Interesting account of Germany. Here land is always VAT-free, and the building always VAT-able, so the self-built share is a bit smaller than in Germany, but higher than in the UK. The normal way of "self-building" is buying a lot from a developer/builder, and selecting one of their models. Sometimes you can choose to do a lot of work yourself. The caveat is that people who are carpenters, plumbers etc. as a profession, have to pay VAT/NI on their work-efforts in their own homes. So the way to save is to be an accountant with a bit of carpentry-knowledge. Ah, the joys of an idiot tax system!

Mark Wadsworth said...

AKH, ta.

L, do you own land? In which case the question answers itself :-)

BS, well done. As to the house itself, I'm happy to believe that if you know what you are doing you get something better, cheaper or more personally satisfying. But all that just goes into higher land values, i.e. the price you have to pay for the plot itself.

Mark Wadsworth said...

Kj, thanks for the back up, Norway sounds a lot like Germany.

Woodsy42 said...

Northern France seems to work like that too, except that in some areas you can buy a beautiful large rural plot for 30,000 euros. Then you select the house from an agency brochure and they come along and build it.
The concept of the french doing DIY building work is a bit of a joke.

Mark Wadsworth said...

W42, thanks for the extra info. So that's not "self-build" in the way that Buildingstoat means it either.

Of course the cost of the land depends entirely on what sort of services you will receive for free once you own it, so I'm sure there are plenty of places in Germany where you can buy a big rural plot for peanuts. You can buy UK farmland for a few thousand quid an acre, but there'll be neither utility connections nor planning permission.

Kj said...

W42: As I understand, rural communes in France are miniature, does planning permission in practice depend on your relationship with the mayor?

Robin Smith said...

Germans are #1 in high comfort low energy homes too - Passivehaus

I will build one one day

Mark Wadsworth said...

RS, "Passivhaus" actually, no "e".

Old BE said...

Thanks for this post, very interesting. I am a keen watched of Grand Designs and Kevin often bangs on about the German fetish for kit houses and now I understand why. Does Kevin know or does he just want us to believe in Teutonic Manufacturing Superiority?

BE

Kj said...

As to the house itself, I'm happy to believe that if you know what you are doing you get something better, cheaper or more personally satisfying. But all that just goes into higher land values, i.e. the price you have to pay for the plot itself.

I had a chat with a guy about buying an old run-down house recently. He is a handy guy, and had a lot of plans for the house. As for the other potential buyers, he basically said "these people will have to bring in expensive workers to fix it up, while I can do most of the work myself." So he figured that he could probably outbid the most of them. Anectodal evidence that taxes go out of rents there.

Mark Wadsworth said...

Kj, excellent anecdotal.

I think that your last sentence should say is "As the self-builder can do the work himself and save all the taxes that would have to be paid if he paid a building company to do it, the self-builder can offer most of that saving to the land seller as a higher price."

Bayard said...

" the self-builder can offer most of that saving to the land seller as a higher price."

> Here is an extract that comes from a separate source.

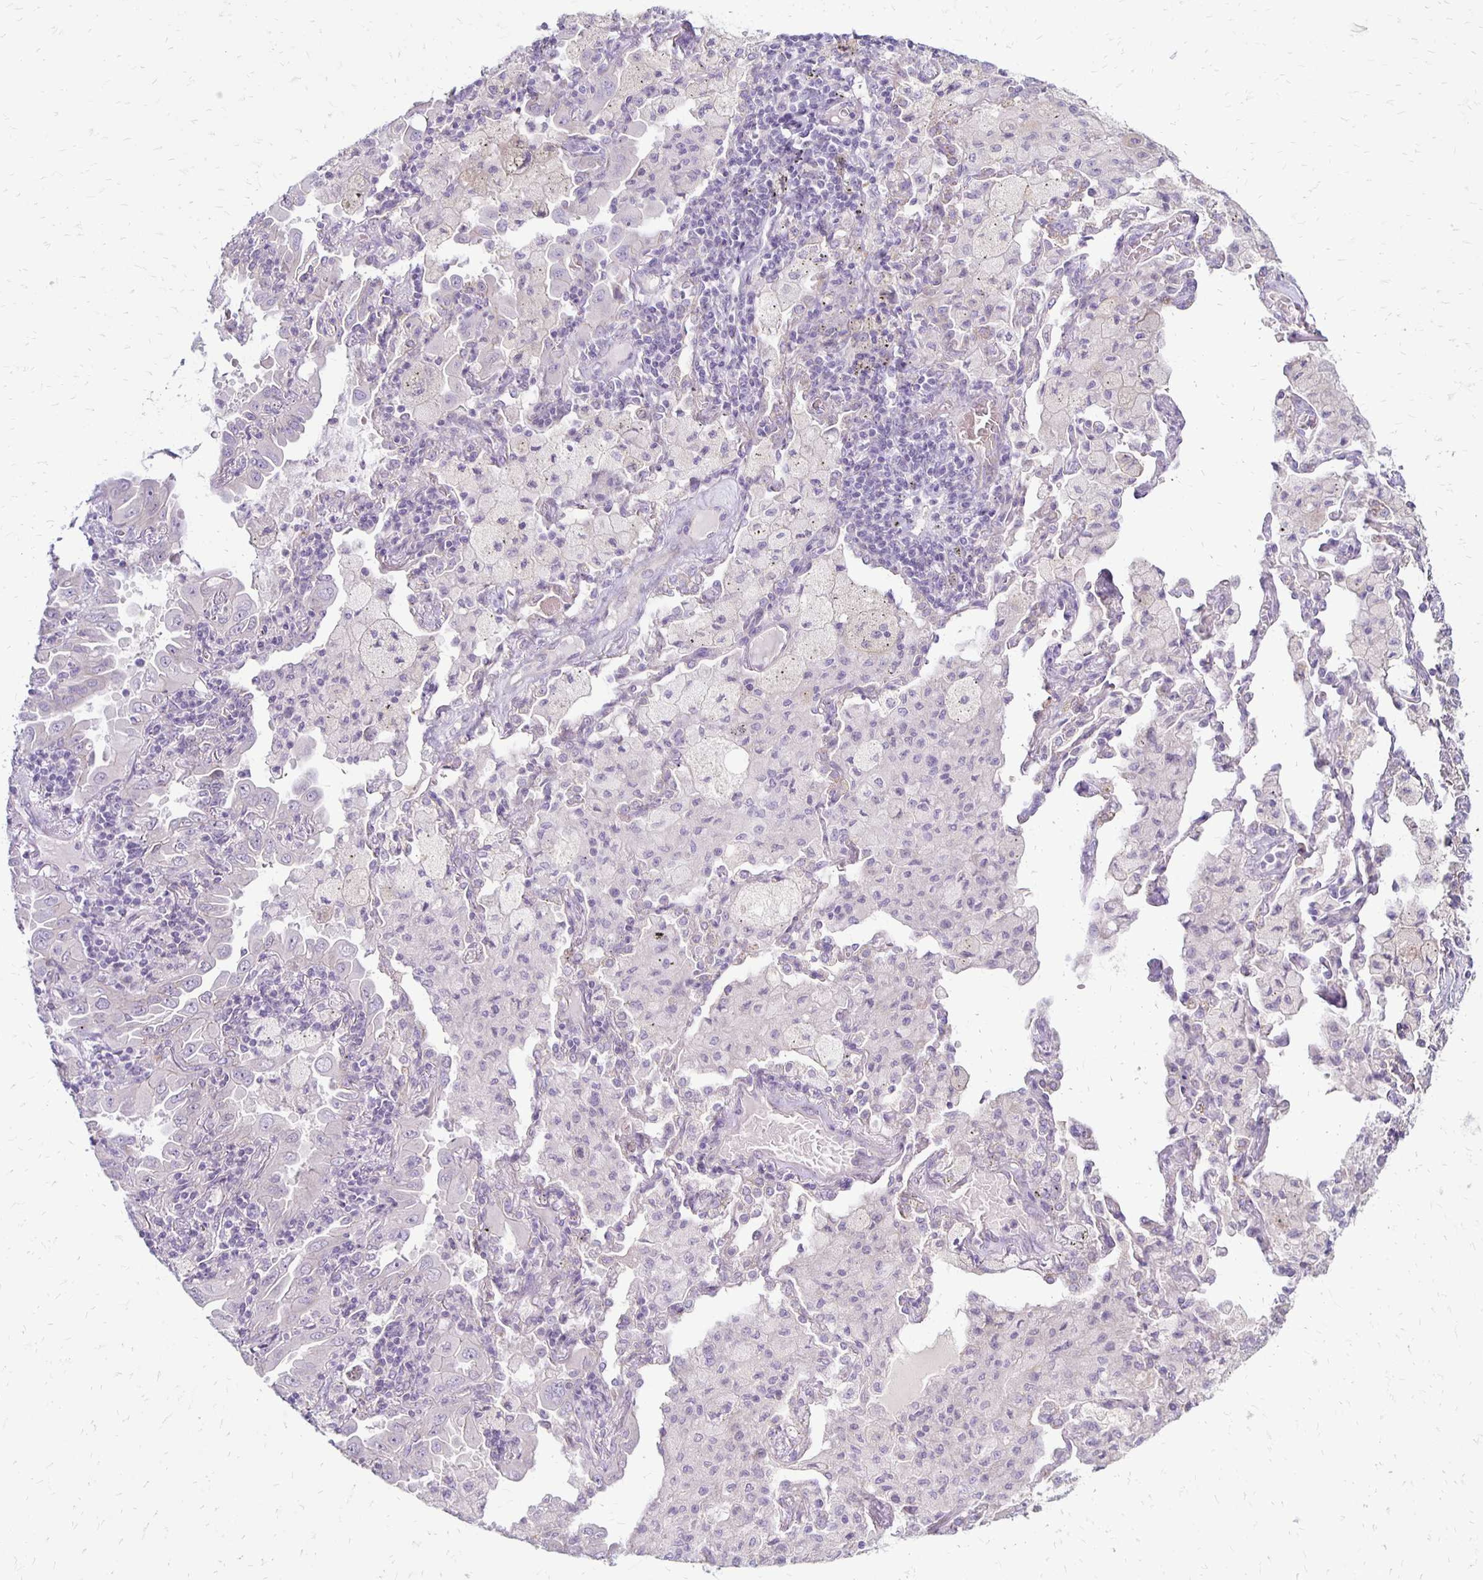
{"staining": {"intensity": "negative", "quantity": "none", "location": "none"}, "tissue": "lung cancer", "cell_type": "Tumor cells", "image_type": "cancer", "snomed": [{"axis": "morphology", "description": "Adenocarcinoma, NOS"}, {"axis": "topography", "description": "Lung"}], "caption": "Protein analysis of adenocarcinoma (lung) exhibits no significant positivity in tumor cells.", "gene": "KATNBL1", "patient": {"sex": "male", "age": 64}}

Well actually, he only needs to offer enough of that saving to make his price higher than the others, which, in an auction, is one bid increment, not "most of" it.

Mark Wadsworth said...

B, sure, but what if there are lots of self-builders?

Bayard said...

But you know there aren't and there never will be, because there are only a certain number of people who have the abilities/masochistic tendencies to do that sort of thing. I would say that prety well everyone who wants and is able to take on doing up an old place/building his house from scratch is already doing it, plus far too many who should never gone anywhere near such a project. It's the stuff which divorces are made of.